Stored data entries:
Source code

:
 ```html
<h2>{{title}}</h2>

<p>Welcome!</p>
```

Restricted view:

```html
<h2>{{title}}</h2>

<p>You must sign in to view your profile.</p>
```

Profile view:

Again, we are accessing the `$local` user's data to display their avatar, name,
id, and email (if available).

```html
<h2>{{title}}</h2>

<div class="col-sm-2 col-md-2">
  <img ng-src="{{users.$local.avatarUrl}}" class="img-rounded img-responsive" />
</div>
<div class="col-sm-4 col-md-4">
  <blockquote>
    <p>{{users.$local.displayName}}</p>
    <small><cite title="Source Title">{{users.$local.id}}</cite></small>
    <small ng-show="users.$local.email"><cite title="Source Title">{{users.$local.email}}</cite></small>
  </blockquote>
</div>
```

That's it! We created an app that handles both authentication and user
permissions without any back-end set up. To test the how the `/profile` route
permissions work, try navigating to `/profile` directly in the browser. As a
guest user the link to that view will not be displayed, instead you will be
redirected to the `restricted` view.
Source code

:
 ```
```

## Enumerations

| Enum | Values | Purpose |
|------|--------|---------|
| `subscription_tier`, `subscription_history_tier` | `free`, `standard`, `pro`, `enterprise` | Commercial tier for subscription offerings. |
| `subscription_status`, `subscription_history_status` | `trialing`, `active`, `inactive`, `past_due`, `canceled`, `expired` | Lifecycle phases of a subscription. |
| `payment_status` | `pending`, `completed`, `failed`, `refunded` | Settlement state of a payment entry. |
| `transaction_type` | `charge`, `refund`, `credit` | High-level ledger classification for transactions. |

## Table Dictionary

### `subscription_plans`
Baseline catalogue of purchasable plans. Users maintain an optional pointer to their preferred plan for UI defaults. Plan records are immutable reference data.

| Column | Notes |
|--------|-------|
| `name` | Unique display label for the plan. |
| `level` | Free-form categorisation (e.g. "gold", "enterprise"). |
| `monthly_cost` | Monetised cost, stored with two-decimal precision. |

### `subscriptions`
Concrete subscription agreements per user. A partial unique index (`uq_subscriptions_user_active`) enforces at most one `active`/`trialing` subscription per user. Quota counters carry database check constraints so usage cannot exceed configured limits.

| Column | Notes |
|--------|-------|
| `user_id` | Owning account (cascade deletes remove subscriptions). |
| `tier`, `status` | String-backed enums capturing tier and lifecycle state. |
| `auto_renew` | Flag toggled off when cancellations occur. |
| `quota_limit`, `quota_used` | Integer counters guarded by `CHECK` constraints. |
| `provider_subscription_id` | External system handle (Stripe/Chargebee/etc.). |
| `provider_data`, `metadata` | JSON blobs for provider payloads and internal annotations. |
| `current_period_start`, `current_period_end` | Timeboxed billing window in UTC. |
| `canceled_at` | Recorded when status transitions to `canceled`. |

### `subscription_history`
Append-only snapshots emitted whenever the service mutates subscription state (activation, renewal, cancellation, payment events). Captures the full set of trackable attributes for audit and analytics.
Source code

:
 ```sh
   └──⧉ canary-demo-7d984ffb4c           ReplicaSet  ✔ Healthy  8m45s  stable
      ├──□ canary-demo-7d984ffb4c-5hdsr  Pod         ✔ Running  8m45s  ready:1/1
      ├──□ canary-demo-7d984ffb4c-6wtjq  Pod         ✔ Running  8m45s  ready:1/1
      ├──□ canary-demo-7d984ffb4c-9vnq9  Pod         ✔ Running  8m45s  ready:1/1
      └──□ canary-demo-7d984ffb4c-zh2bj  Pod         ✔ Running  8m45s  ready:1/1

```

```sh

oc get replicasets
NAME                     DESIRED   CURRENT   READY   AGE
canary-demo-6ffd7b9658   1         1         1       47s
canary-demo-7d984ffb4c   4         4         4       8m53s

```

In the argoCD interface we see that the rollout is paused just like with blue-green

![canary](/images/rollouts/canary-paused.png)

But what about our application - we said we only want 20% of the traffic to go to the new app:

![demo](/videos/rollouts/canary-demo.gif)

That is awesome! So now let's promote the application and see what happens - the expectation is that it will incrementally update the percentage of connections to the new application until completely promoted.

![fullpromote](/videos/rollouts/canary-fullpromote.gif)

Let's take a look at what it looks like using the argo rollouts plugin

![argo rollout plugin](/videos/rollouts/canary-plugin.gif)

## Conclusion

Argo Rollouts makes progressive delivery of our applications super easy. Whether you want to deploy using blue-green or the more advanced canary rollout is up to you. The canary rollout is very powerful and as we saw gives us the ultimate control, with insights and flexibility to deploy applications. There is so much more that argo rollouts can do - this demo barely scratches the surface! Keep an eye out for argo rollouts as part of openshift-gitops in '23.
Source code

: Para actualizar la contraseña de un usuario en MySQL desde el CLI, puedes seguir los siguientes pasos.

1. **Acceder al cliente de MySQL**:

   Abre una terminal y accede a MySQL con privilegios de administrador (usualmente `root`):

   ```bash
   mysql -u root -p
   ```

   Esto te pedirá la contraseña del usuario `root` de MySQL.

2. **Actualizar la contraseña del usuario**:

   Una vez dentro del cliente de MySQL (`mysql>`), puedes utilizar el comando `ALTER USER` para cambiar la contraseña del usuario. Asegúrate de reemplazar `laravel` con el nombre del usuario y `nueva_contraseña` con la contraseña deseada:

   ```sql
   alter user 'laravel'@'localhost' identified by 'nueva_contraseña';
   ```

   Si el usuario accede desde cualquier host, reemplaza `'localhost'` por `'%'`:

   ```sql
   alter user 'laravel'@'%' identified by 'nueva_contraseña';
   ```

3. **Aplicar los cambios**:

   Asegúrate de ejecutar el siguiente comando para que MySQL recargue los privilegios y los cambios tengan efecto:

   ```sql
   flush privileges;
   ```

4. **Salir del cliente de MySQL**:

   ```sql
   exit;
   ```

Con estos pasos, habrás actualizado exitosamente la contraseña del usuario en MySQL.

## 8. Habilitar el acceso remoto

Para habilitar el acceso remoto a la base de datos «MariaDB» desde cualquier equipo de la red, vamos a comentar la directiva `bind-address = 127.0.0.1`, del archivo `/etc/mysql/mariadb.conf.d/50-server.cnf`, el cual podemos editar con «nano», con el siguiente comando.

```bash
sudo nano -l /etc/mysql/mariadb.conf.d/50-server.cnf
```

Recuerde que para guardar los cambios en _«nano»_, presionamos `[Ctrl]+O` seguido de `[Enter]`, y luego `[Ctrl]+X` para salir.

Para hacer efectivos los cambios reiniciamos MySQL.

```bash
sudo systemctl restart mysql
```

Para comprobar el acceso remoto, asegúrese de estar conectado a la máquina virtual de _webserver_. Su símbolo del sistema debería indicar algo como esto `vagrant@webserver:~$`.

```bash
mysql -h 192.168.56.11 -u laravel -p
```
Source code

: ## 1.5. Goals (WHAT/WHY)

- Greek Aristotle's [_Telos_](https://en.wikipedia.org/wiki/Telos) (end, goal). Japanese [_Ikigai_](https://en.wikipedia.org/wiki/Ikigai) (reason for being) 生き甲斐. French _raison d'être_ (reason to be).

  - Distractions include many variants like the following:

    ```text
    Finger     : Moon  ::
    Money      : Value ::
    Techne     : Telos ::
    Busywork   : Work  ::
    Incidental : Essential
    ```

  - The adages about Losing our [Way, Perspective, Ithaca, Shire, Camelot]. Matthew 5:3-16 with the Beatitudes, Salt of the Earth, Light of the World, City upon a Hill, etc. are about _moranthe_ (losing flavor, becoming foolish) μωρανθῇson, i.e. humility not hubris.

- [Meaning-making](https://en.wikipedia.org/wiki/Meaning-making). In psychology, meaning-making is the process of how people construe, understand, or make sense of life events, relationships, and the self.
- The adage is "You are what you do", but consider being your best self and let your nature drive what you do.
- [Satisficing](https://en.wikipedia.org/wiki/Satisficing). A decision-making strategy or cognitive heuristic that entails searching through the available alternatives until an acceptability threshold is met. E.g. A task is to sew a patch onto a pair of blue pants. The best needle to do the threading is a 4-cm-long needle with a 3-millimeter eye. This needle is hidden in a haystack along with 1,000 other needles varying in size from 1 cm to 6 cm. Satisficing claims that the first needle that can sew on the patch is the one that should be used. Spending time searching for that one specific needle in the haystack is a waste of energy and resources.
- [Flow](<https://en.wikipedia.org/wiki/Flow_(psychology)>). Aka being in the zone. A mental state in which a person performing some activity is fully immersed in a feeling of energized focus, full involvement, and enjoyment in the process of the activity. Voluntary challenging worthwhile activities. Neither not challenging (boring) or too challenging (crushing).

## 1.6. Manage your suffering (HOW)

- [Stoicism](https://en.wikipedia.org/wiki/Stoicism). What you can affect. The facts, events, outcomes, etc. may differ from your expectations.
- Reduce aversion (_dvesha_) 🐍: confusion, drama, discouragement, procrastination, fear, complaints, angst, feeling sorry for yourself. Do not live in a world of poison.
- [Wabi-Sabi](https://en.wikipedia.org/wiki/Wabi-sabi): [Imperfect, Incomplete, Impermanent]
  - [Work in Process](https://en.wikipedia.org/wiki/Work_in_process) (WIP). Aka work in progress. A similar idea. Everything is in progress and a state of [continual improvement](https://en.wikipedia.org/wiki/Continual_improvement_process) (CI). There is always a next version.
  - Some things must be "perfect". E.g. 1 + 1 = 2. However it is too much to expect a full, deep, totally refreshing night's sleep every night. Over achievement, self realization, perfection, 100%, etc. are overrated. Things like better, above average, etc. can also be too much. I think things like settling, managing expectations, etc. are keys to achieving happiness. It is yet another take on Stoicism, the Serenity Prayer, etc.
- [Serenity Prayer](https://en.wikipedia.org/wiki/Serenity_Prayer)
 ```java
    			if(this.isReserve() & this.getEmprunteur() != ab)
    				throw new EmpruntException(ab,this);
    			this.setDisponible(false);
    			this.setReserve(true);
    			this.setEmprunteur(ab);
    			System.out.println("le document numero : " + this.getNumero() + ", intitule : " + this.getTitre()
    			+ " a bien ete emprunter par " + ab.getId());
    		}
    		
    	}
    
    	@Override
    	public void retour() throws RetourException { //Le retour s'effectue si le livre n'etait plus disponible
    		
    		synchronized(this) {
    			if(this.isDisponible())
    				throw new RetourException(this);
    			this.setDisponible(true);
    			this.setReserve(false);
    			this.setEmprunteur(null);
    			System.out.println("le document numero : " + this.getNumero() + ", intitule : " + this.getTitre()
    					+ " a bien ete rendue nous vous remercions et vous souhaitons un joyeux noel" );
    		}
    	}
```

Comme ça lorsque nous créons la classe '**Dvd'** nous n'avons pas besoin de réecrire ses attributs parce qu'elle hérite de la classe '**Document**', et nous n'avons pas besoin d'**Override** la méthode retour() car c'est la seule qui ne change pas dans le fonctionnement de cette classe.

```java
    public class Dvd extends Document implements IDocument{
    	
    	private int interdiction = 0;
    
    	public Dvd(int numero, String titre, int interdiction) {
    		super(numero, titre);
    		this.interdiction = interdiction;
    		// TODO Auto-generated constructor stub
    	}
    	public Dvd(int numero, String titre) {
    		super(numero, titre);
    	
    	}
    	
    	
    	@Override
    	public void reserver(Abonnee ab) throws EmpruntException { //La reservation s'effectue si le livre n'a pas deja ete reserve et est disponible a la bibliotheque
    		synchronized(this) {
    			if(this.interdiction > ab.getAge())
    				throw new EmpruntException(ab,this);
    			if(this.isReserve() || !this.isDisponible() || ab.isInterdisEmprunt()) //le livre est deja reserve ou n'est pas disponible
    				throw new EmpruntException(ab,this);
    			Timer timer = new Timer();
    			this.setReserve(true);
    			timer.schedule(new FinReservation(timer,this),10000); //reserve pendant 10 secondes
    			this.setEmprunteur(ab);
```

* [Task prompt]
With "false" as the word to match, copy each line of the records that has it.

* [Output below]
    			this.setDisponible(false);
    			this.setReserve(false);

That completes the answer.